Urging for more work to counter the smear campaign, Unnithan asserts that oil palm is greener than rapeseed and soya bean – its cultivation requires less energy input and its oil yield is five and 10 times higher.  

He remains optimistic about the industry’s future – so long as it weathers the current storm. He says integrated biofuel companies – those owning plantations and thus have their own crude palm oil supply – will be better-equipped to brace current setbacks.  

“If you are just a biodiesel producer, you will be subjected to feedstock price and supply,” he points out.  

He says other biofuels, such as jatropha, poses no competition to palm diesel as they were at least five years away from commercialisation. Even if the world’s vegetable oils today were turned into biofuel, Unnithan says it would meet only 4% to 5% of global diesel needs. Hence, he believes the EU’s target for a 5.75% biofuel use by 2010 could only be met with palm diesel. 

Unitthan also urges for mandatory use of biodiesel in the country. “This will reduce our greenhouse gas emissions as well as hedge us against forex (foreign exchange) risks. Unless we start using biodiesel locally, we cannot justify making it for export.”  

Malaysia’s Envo biodiesel, a mix of 95% diesel and 5% palm olein, was launched last March but is still on trial usage.  

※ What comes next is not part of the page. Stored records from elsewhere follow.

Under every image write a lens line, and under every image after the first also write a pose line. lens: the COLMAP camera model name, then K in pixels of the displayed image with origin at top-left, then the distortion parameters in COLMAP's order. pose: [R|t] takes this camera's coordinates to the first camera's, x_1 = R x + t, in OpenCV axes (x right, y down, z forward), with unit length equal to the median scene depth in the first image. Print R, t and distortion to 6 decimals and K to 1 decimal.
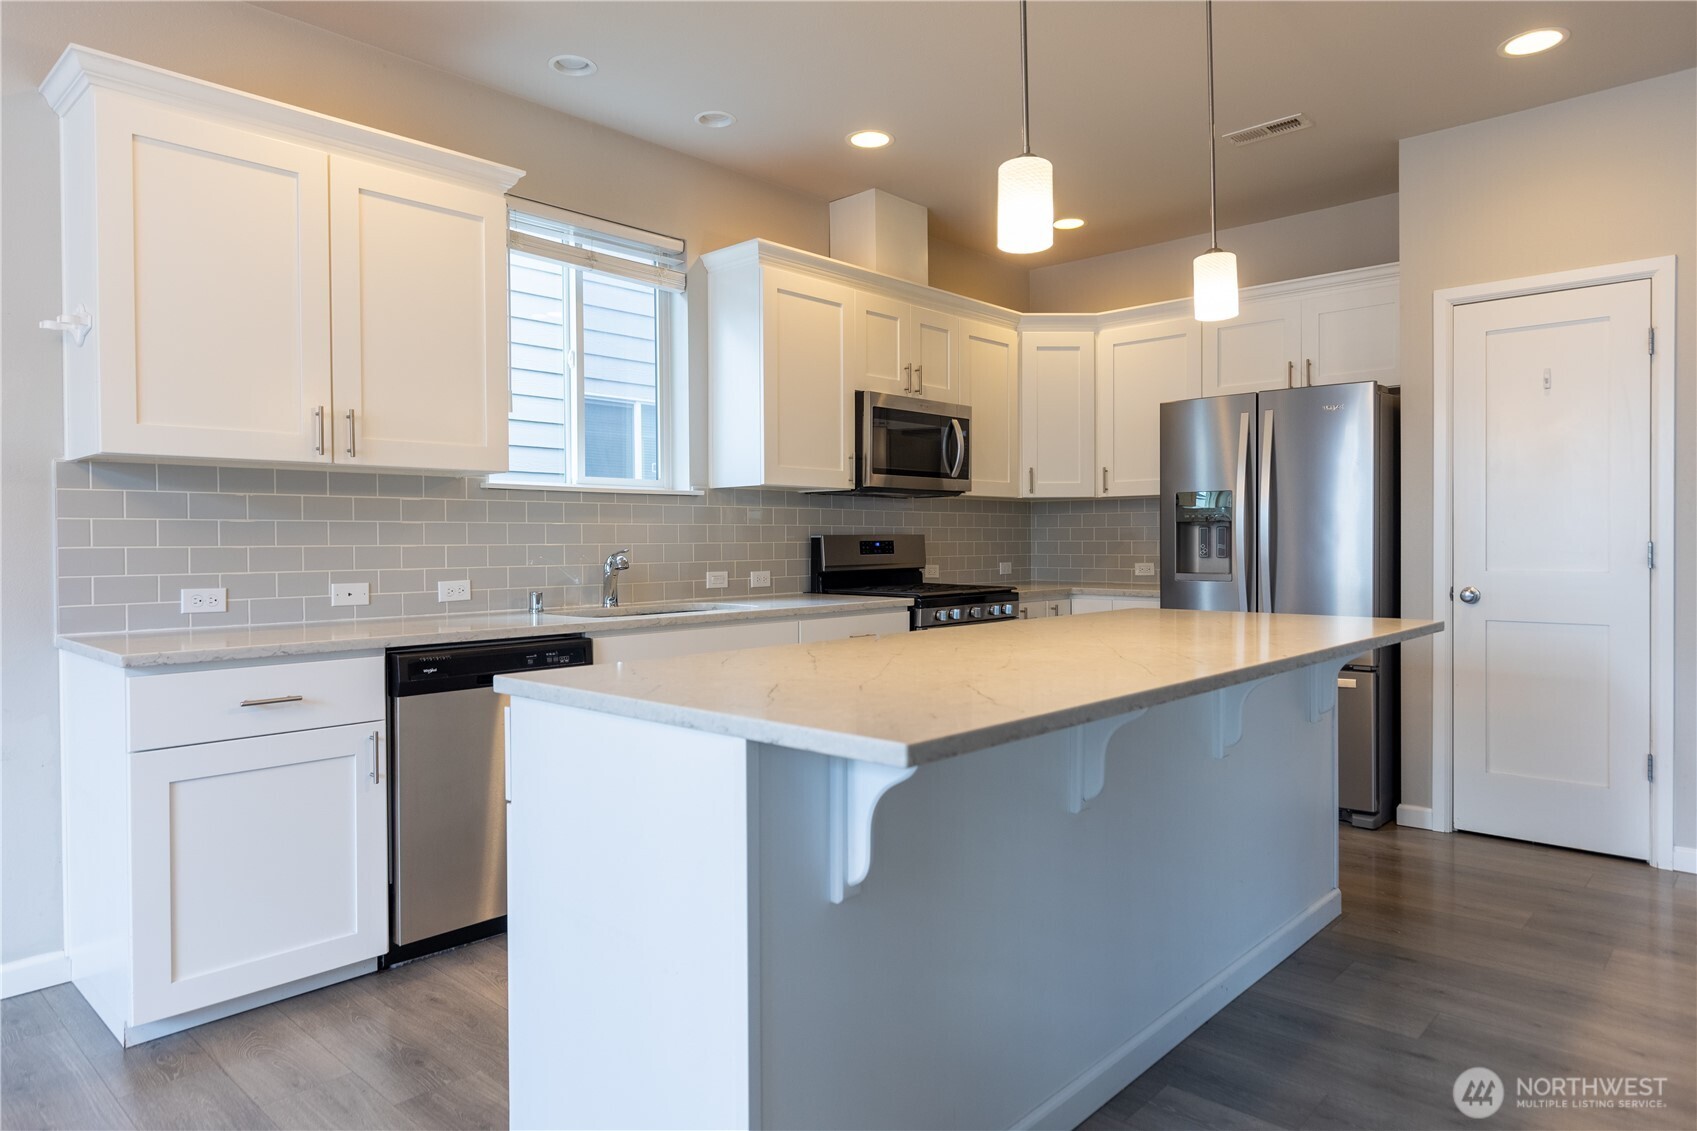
lens RADIAL K [[1036.9, 0, 844.8], [0, 1036.9, 558.1], [0, 0, 1]] dist [0.004699, -0.000902]
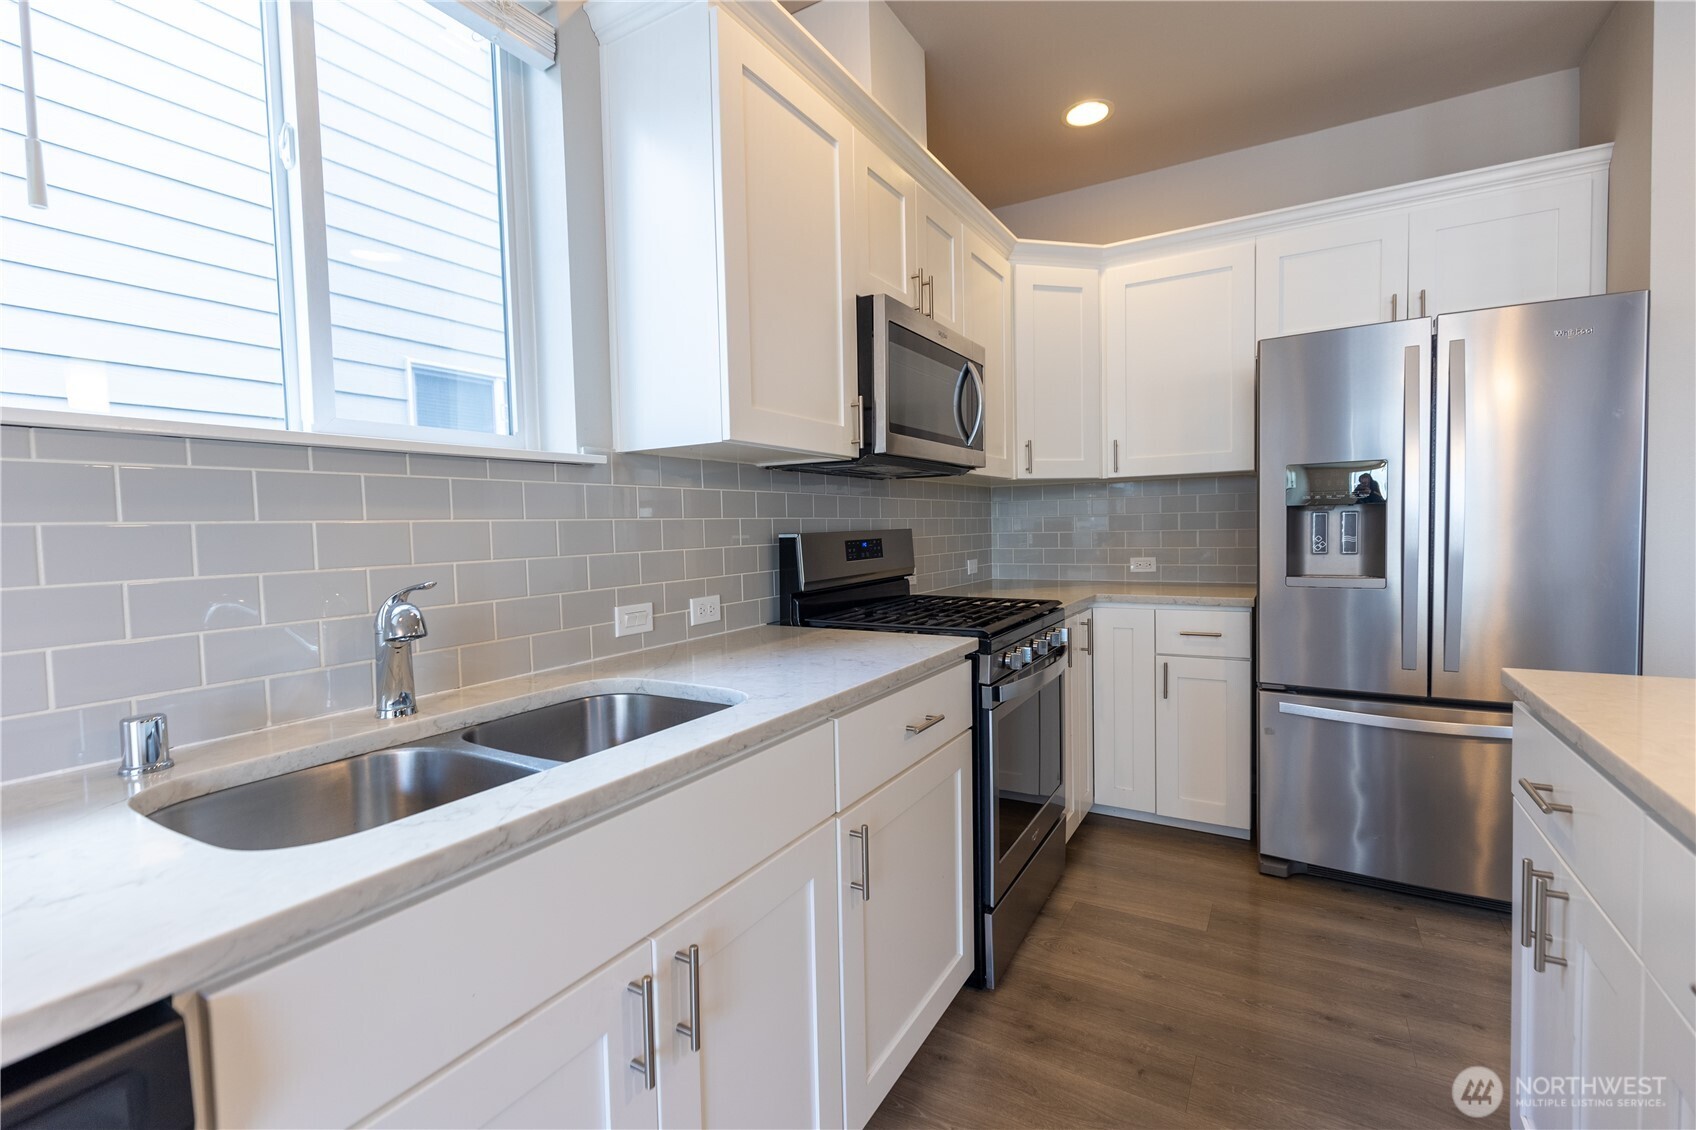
lens RADIAL K [[759.4, 0, 843.4], [0, 759.4, 561.8], [0, 0, 1]] dist [0.007009, 0.000018]
pose [[0.978337, -0.025938, 0.205387, -0.092867], [0.020244, 0.999352, 0.029777, -0.018892], [-0.206026, -0.024974, 0.978228, 0.562193]]
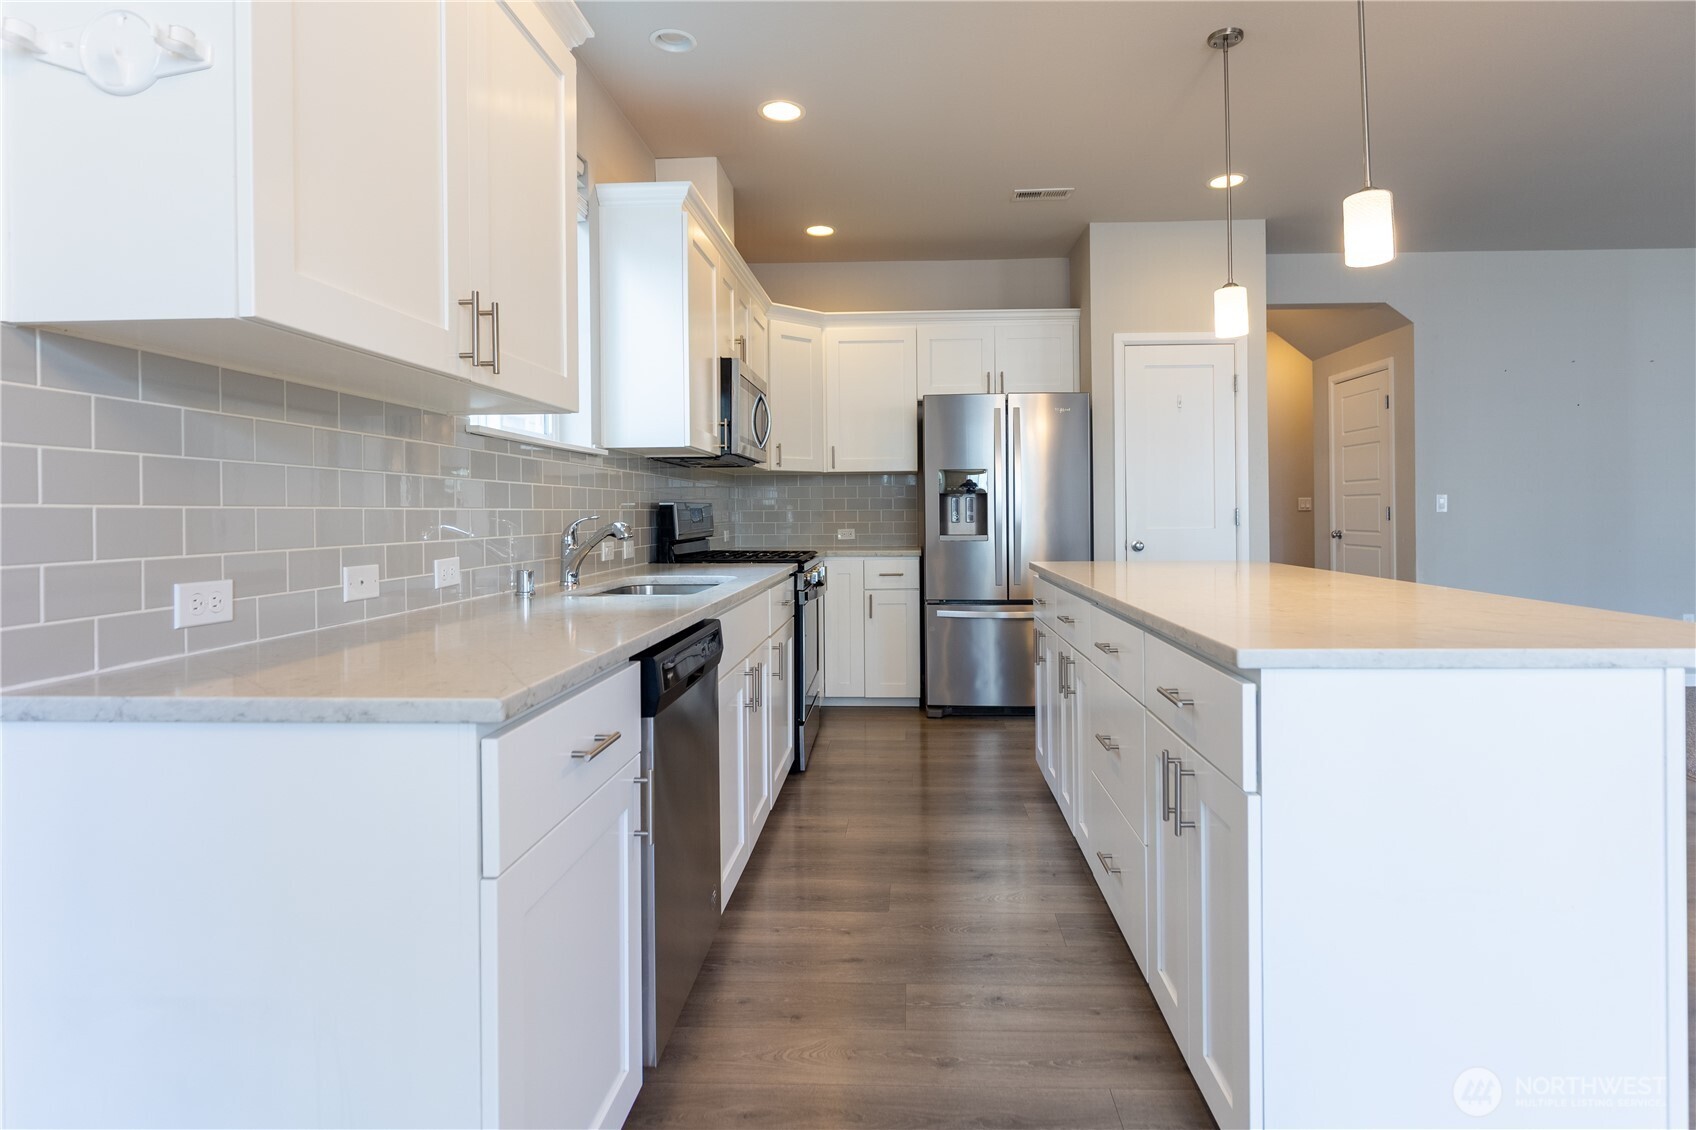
lens RADIAL K [[890.8, 0, 881.5], [0, 890.8, 515.3], [0, 0, 1]] dist [-0.003707, 0.002775]
pose [[0.755775, -0.001811, 0.654829, -0.429880], [0.013165, 0.999836, -0.012430, 0.002784], [-0.654699, 0.018015, 0.755675, 0.261033]]
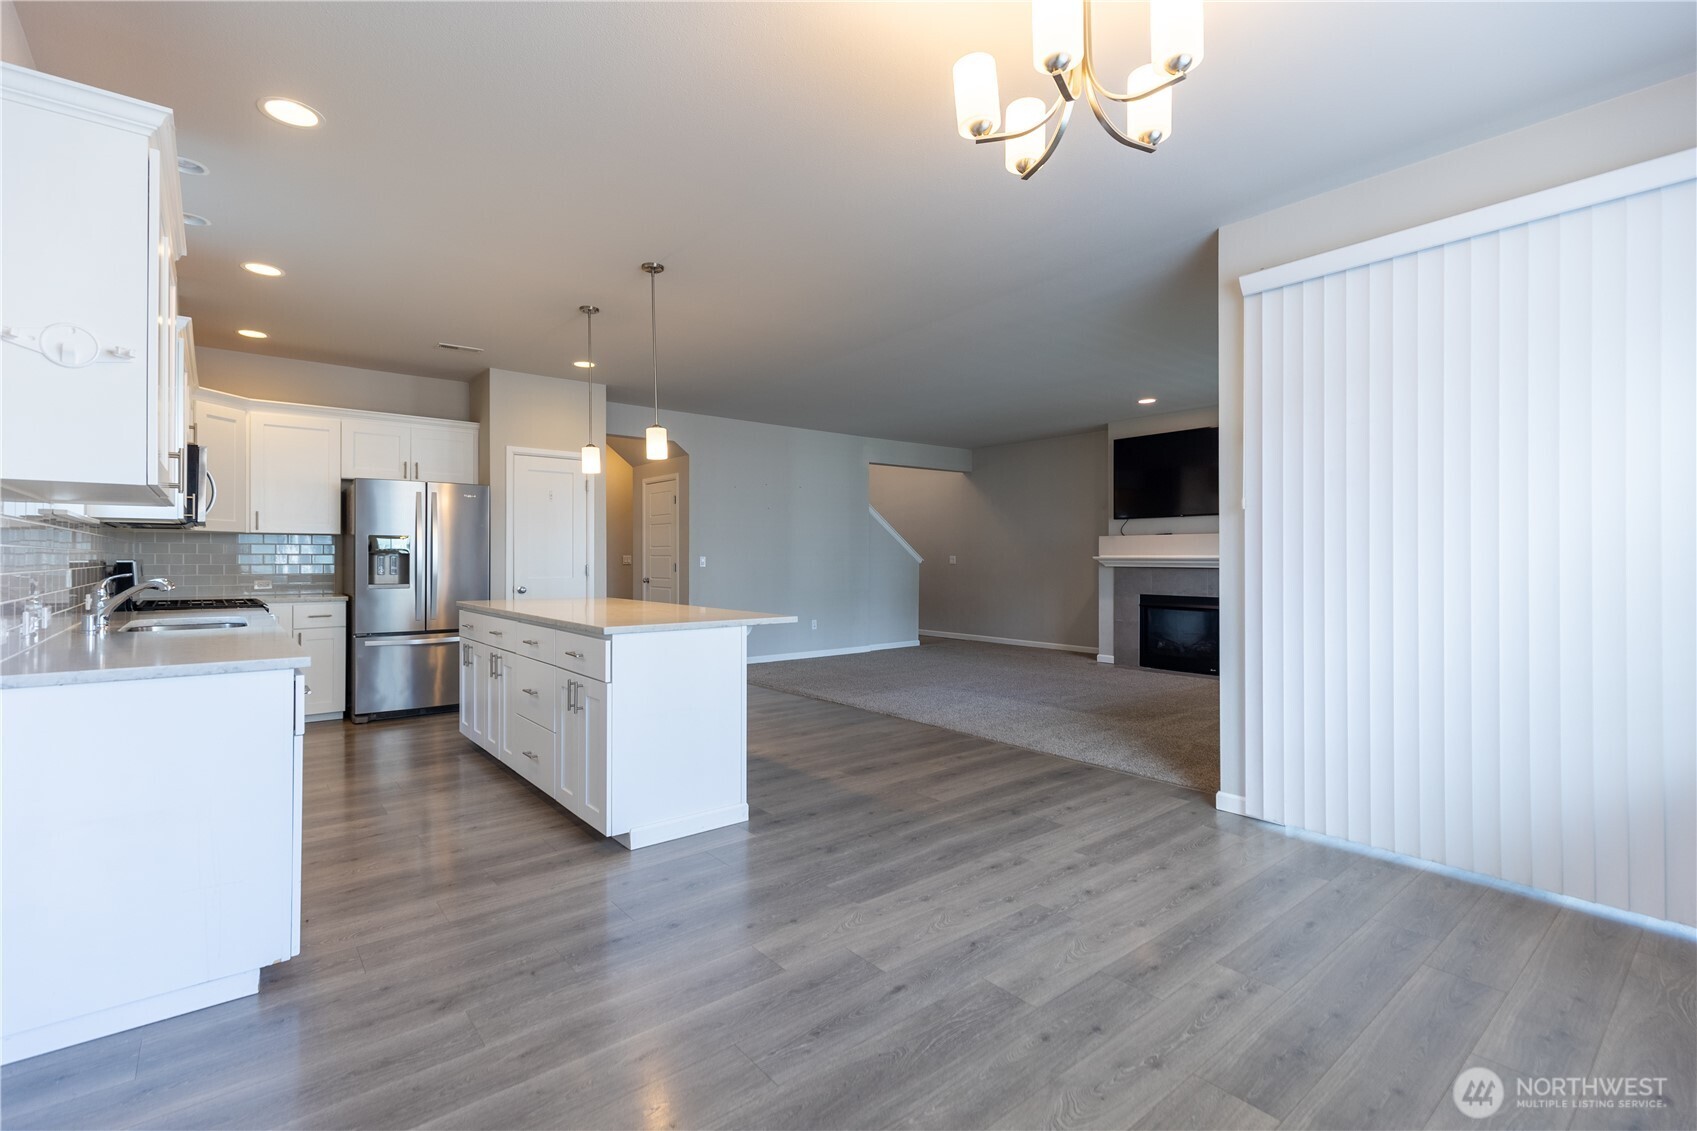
lens RADIAL K [[759.8, 0, 842.7], [0, 759.8, 553.9], [0, 0, 1]] dist [0.007009, 0.000018]
pose [[0.135310, 0.013067, 0.990717, -0.779405], [0.013624, 0.999794, -0.015048, -0.005811], [-0.990710, 0.015534, 0.135105, 0.110082]]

But environmentalists like Gurmit Singh still eschews the whole biofuel idea, saying it does not discourage driving and its production leads to other social and environmental impacts, including rising food prices and pollution. 

Some ethanol plants in the United States, for instance, run on natural gas and coal, hence offsetting whatever cuts in carbon dioxide resulting in biofuel use. What is needed, Gurmit argues, is simply a drastic reduction in the consumption of energy or to make fuel from non-food crops and agricultural waste.  

Non-food plants with possibilities include jatropha and switchgrass; both are perennial plants tolerant of many soil types. Some oil-containing algae are also promising options. Researchers are also prospecting other alternatives, such as municipal waste, wood pulp, leftover grain and corn husks, that can produce cellulosic ethanol.  

All these options are still under study and now more expensive to produce than existing biofuels, but it will be a matter of time before they become viable.